A couple of months ago, I worked on a project with a group of people, including a very young man- quite literally half my age - of limited social skills. He made me uncomfortable throughout the project by focusing an inappropriate amount of attention on me - constantly touching and hugging me, attempting to monopolise me in conversations, demanding my attention when I'd made it clear I really didn't want to give it to him.
I told him, more than once, that I disliked this, and specifically not to hug me as it made me uncomfortable. When I told him this, he went to great lengths to thank me for being honest with him - while standing with his arm around me
. I invited my husband along to one of the events we had organised, and was more affectionate with him than I would normally be in the hope he would get the message - instead he spent the whole time looming over both of us, trying to intrude on our conversation and attempting to intimidate my husband.
Anyway, project ended and I hoped that was the end of it. However, since then he has sent me several very long messages, telling me how much he admired my work and wants to get to know me better. He also manages to be both patronising (telling me - who has 20+ years experience in this field on him - that he'd be "sure to consider me for any future projects he was involved in") and intimidating ("if I want to include you in anything else I'm involved in then I will" - like it's an order not an invite!)
I replied once, saying thanks for the kind words, glad you enjoyed the project - I didn't want to be unkind as I suspected (and later had confirmed) that he was on the autistic spectrum, but at the same time didn't want to encourage him either. However, the messages have continued, and just now I got a text from him, saying "here is my number, call me if you ever want to talk." I hadn't given him my number at any point, though tbf it wouldn't be hard for him get it from one of our colleagues.

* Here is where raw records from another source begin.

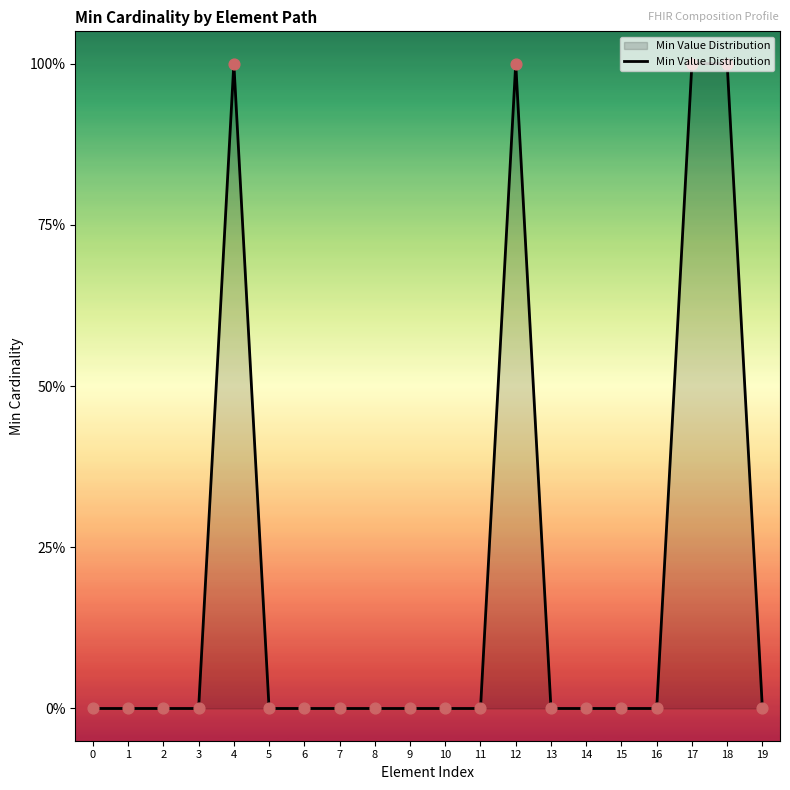

Between 15 and 17, which is larger?

17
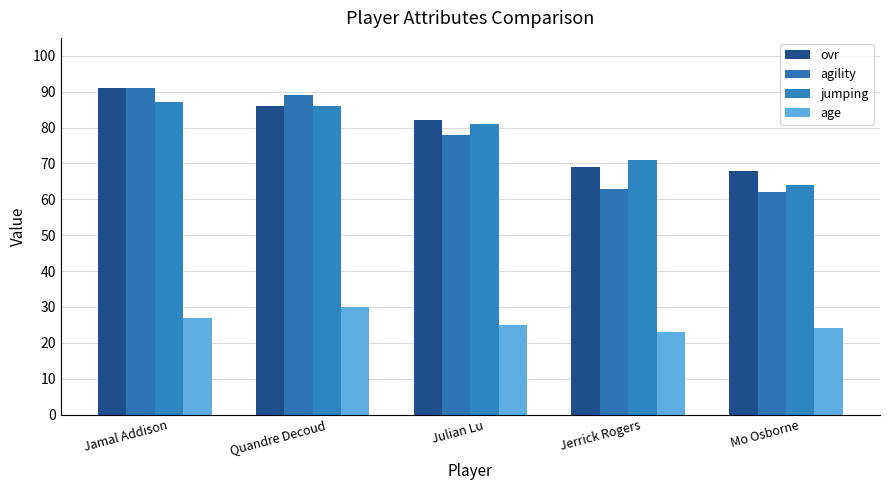

Are the bars grouped side by side (vs. stacked)?

Yes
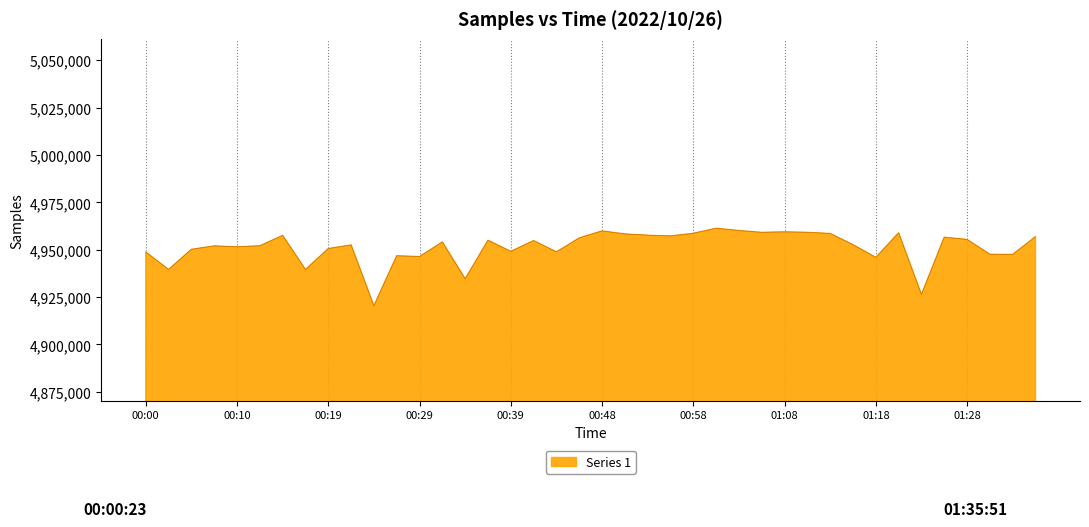

What is the difference between the maximum and minimum values?

40975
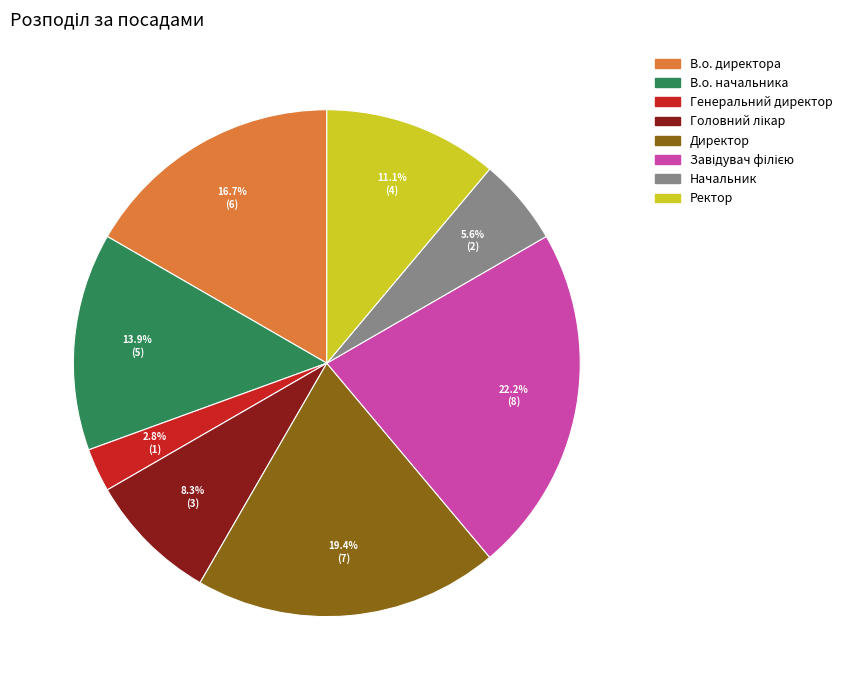

Does any single category account for the majority?

No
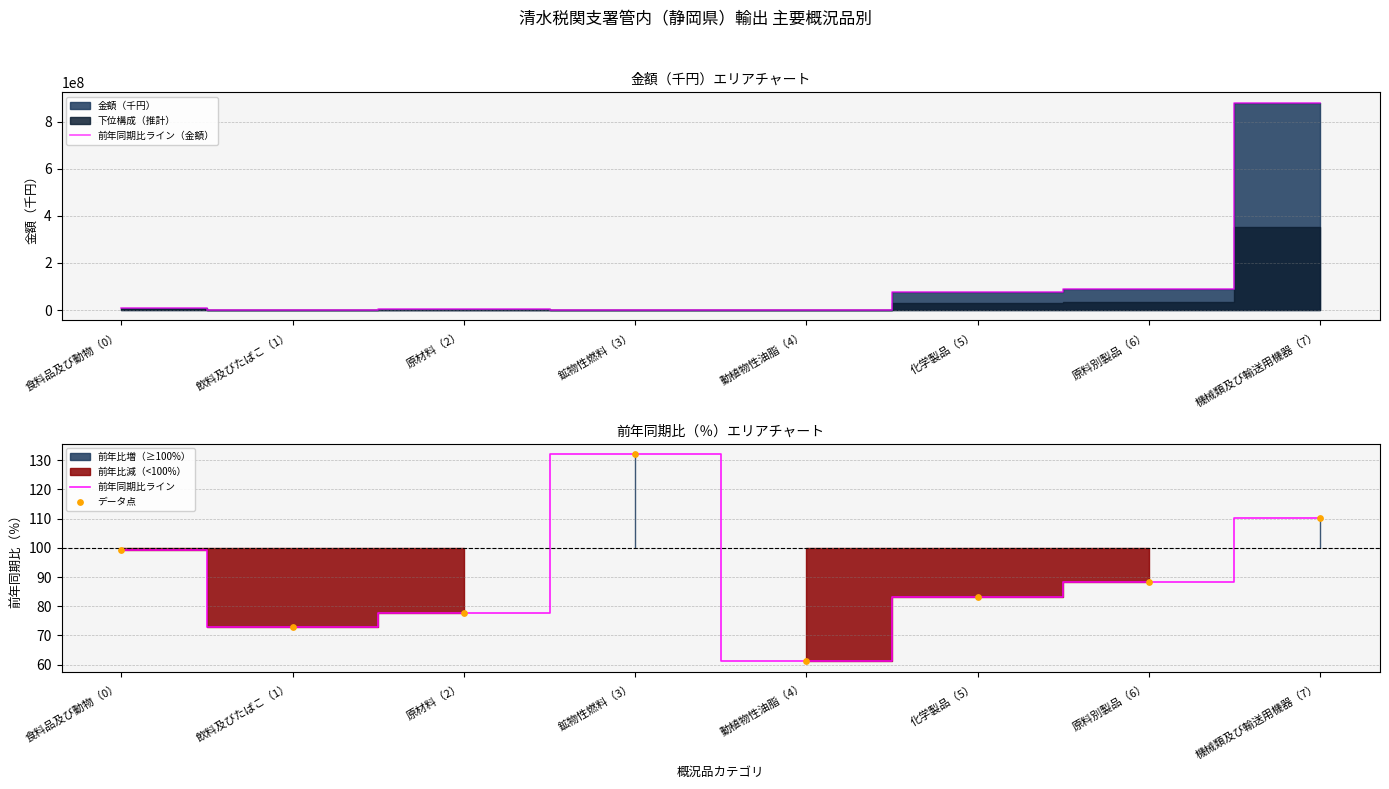

Which series has the largest total across all categories?

前年同期比ライン（金額）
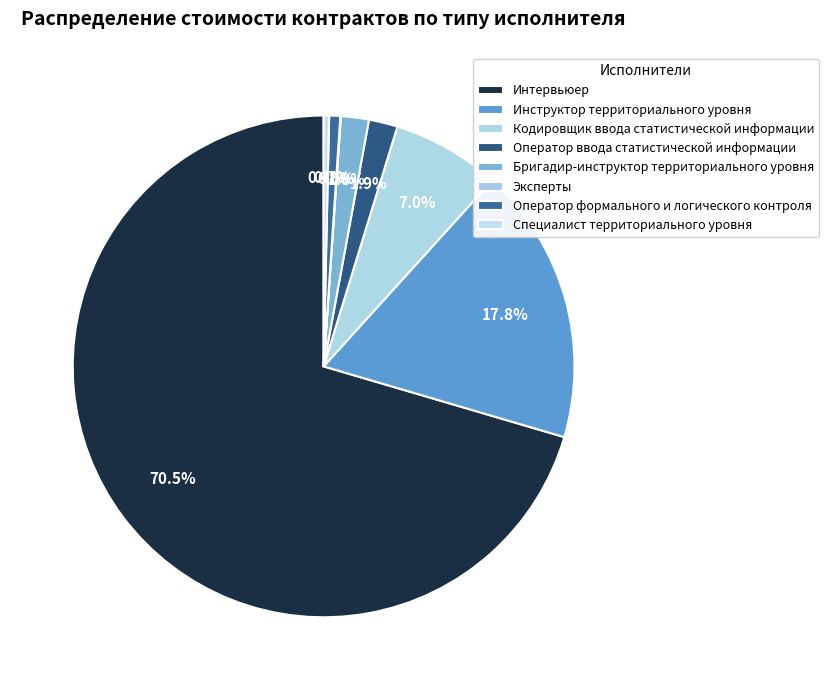

Count the number of slices in the pie.

8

I'm a happily married mum of two, I've never encouraged him in any way, and I just want this to stop. DH says to keep on ignoring him and he'll stop eventually, and I'm sure that's true, but in the meantime I'm finding the messages and now texts disturbing. What should I do? He's never done or said anything that couldn't be passed off as "just a friendly gesture", and none of the other women involved in the project seemed to have be bothered by him.